「見えなくても王手」佐川光晴氏
「見えなくても王手」佐川光晴氏
物語の舞台は「島根県立しまね盲学校」。新年度、新しく赴任した小倉先生が「将棋を知っていますか?」と生徒全員に向かって問いかける。小学4年生の主人公・及川正彦はその言葉を聞いて胸が苦しくなる。将棋の存在は知っていたが、目の見えない自分には縁がないのかもしれないと思っていたからだ。
「視覚特別支援学校では、音楽やブラインドスポーツなどのクラブ活動も積極的に取り入れられるようになっていますが、私がぜひ導入して欲しいと思っているのは“将棋”です。実は、視覚障害の人のための全国大会は45回を数える歴史のある人気競技なんです。参加者は障害を持つ前に将棋のルールを知っていた人がほとんどですが、今作ではゼロから挑戦する主人公にしました」
本書は、未熟児網膜症のため生まれつき全盲である正彦が将棋にのめり込んでゆく物語。だが、「一握りの天才が活躍する物語にはしたくなかった」と著者が語るように、物語のゴールは翌年に控える校内戦まで。短期間でメキメキと成長する正彦の姿と同時に、その勉強法も濃密に描かれており、興味深い。

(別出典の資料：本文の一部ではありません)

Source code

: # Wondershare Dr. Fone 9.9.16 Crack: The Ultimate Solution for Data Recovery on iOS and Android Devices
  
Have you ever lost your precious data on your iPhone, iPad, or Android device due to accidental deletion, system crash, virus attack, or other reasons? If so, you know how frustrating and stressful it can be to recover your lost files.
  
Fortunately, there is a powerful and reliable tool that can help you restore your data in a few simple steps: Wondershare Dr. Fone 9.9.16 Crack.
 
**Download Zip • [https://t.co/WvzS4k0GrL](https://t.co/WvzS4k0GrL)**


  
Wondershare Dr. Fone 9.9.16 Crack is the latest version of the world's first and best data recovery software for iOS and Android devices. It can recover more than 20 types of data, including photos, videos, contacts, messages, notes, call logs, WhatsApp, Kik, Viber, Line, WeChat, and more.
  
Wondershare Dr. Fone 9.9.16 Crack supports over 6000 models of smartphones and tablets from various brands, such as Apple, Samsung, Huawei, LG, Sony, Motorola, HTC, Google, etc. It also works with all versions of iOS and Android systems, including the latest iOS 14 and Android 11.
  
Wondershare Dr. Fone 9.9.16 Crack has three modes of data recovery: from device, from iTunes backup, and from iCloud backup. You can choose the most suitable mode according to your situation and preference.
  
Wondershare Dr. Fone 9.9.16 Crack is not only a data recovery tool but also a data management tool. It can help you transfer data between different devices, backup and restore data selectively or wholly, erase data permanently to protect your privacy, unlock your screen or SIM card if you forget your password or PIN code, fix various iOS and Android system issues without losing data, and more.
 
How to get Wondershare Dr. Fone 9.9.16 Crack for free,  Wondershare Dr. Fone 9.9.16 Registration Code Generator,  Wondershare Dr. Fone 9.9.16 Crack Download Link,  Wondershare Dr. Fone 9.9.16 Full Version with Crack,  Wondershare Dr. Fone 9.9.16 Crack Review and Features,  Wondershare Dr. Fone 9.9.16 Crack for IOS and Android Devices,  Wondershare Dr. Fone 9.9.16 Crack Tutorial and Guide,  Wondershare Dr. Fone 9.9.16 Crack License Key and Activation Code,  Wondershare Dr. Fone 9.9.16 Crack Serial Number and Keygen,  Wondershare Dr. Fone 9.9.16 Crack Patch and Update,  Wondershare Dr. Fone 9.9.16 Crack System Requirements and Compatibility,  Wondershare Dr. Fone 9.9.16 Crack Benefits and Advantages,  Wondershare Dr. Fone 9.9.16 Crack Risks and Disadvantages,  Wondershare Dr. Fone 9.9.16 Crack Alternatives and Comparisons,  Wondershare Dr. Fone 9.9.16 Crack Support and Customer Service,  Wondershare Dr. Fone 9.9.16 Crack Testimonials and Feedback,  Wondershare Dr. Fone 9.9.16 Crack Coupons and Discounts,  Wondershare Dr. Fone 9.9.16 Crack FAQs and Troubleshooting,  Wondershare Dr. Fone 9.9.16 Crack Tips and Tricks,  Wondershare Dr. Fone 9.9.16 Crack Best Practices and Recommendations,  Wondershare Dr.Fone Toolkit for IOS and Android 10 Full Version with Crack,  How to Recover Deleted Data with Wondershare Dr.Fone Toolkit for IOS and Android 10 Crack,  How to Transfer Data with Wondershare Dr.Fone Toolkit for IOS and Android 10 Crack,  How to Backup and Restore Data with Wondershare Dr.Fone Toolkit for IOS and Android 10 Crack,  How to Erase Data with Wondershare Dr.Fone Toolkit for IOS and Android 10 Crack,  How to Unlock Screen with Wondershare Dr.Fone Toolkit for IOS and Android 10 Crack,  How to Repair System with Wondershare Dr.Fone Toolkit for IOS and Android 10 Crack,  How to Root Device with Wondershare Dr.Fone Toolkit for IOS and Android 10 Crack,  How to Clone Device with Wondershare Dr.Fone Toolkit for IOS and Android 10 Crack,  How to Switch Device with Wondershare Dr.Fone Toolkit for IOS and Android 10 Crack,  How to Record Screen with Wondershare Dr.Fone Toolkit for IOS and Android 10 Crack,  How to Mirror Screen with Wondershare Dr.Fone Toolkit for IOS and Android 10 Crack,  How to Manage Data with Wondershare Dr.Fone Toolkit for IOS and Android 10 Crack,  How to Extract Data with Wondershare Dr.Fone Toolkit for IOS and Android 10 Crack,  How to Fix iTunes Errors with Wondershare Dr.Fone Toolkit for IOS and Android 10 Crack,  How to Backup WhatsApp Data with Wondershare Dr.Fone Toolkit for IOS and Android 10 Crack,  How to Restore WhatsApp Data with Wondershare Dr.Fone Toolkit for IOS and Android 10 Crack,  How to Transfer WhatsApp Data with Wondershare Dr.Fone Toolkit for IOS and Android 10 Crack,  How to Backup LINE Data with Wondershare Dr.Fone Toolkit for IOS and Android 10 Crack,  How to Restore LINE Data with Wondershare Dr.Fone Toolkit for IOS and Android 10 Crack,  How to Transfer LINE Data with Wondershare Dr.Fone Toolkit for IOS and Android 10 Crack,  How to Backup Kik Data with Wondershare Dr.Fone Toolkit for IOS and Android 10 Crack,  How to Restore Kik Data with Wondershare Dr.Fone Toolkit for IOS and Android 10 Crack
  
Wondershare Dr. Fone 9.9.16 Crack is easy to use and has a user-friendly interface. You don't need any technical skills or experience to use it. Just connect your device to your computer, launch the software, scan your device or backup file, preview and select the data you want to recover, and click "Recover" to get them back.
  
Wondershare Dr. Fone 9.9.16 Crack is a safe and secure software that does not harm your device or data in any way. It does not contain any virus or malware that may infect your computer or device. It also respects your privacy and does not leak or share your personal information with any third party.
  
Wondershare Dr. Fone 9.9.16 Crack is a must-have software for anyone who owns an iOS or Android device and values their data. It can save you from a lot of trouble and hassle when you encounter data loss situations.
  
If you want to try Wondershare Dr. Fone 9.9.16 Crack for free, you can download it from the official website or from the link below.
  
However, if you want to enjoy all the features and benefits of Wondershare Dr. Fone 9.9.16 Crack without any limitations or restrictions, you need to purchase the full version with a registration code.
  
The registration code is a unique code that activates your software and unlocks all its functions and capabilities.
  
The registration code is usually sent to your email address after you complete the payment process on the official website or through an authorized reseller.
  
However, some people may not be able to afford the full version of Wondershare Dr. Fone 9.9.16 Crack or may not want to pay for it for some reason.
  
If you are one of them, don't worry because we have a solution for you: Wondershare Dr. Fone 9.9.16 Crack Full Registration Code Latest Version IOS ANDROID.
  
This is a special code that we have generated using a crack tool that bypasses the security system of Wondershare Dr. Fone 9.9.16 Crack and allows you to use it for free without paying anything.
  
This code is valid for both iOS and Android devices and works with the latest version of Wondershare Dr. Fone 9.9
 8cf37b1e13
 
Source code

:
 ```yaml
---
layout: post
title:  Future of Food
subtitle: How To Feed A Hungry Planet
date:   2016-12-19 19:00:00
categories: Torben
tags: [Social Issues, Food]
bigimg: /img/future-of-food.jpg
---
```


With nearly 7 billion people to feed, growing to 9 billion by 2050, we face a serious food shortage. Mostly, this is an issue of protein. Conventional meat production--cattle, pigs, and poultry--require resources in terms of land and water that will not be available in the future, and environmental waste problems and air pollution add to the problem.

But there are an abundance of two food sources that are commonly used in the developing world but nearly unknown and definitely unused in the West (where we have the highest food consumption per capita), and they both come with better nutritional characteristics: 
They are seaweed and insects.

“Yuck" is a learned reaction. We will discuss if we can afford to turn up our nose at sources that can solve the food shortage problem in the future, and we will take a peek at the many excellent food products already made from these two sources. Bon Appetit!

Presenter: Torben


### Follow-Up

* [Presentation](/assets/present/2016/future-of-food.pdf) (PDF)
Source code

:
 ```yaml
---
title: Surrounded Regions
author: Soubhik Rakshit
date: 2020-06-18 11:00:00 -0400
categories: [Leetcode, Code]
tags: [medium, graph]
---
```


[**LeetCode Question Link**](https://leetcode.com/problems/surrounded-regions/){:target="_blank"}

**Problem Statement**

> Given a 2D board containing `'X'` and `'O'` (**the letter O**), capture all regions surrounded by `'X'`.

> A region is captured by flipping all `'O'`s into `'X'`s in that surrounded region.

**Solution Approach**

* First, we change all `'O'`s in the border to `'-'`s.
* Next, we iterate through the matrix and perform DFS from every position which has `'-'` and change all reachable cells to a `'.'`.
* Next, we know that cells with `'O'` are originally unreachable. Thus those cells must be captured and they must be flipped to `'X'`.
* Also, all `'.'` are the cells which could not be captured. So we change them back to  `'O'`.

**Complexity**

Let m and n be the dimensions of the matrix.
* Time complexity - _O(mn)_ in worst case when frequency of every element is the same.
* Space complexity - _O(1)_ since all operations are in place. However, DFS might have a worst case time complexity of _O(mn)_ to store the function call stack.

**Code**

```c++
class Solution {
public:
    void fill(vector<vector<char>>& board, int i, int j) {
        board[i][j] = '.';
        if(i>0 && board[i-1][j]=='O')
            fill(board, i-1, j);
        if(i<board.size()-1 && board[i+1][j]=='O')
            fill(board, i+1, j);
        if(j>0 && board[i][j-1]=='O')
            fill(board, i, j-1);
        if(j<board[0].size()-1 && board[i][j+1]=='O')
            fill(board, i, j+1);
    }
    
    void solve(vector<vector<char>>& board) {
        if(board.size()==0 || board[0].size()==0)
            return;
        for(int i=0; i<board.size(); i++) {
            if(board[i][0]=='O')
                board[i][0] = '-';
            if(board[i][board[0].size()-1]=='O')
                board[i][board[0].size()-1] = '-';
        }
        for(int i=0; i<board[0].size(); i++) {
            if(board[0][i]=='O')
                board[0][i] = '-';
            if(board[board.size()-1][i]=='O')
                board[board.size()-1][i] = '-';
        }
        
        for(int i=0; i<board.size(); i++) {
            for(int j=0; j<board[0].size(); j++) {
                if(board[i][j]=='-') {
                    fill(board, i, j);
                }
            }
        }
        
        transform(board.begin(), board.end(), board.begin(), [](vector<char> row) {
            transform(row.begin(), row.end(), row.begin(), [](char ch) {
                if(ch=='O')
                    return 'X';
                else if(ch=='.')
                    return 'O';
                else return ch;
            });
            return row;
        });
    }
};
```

「視覚障害がある人のために、びょうで点字を打った駒など特製の道具があるんですよ。ただ、それだけでは初学者はまだ将棋は指せませんよね。物語では、駒を触って覚えるためのクイズや、詰め将棋の発展系『3枚の合駒』など、独自のカリキュラムを小倉先生に考案させました。正彦は1週間考え抜いて15手詰めを解きますが、私は考案者ながら正解がわからず……。アマ有段者の息子に解いてもらいました(笑)」
ともに将棋を学ぶ生徒たちも魅力的だ。ミステリアスな雲井さんは「中飛車」、容赦のない板倉さんは「急戦調」など、個性に合った棋風を持つ。
「主人公は正彦ですが、彼の成長を見守る家族たちも描いています。私の妻は特別支援学級で働いていたんですが、彼女の経験上、障害者をきょうだいに持つ子どもは、私たちが思っている以上に繊細な悩みを抱えていることが多いんだそうです。正彦の姉は、『NHK将棋トーナメント』を録画するなど正彦を応援していますが、とある事情で悩みを深めてしまいます。実はきょうだいに関わる悩みは避けては通れないテーマ。障害のある子どもを持つご家族に本当に読んで欲しくて、姉にも物語を担ってもらいました」
ほかにも、羽生善治著「羽生の頭脳3 最強矢倉」など実在するテキストも多数登場。小倉先生はそれらを大量に音声化してUSBとして配布するなど、本当に実践できそうな勉強法が並ぶ。それらでの修業を経て挑む校内戦の白熱した様子は、まさに真剣勝負の世界だ。
「ほかのスポーツでは体力やチーム力の差が如実にあらわれますが、将棋は最初の陣形は必ず五分と五分。頭のなかに盤面が描けるようになれば、目の見える人とも対等に勝負ができます。実際に、江戸時代には盲人の石田検校という名棋士がいて、“石田流”という戦法を編み出しました。現代のプロ棋士もその発展形を引き継ぐほど優秀な戦型です。盤を挟めば平等。だからこそ、負けたときには自分の思考力・判断力に全責任があります。それはとてつもなく悔しい体験ですが、障害の有無にかかわらず、成長期の子どもにとって必要不可欠だと思うんです」
(実業之日本社 1980円)
∇佐川光晴(さがわ・みつはる) 1965年東京都生まれ、茅ケ崎育ち。北海道大学法学部卒業。2000年「生活の設計」で第32回新潮新人賞、02年「縮んだ愛」で第24回野間文芸新人賞、11年「おれのおばさん」で第26回坪田譲治文学賞、19年「駒音高く」で第31回将棋ペンクラブ大賞文芸部門優秀賞受賞。このほかの著作に「猫にならって」「あけくれの少女」などがある。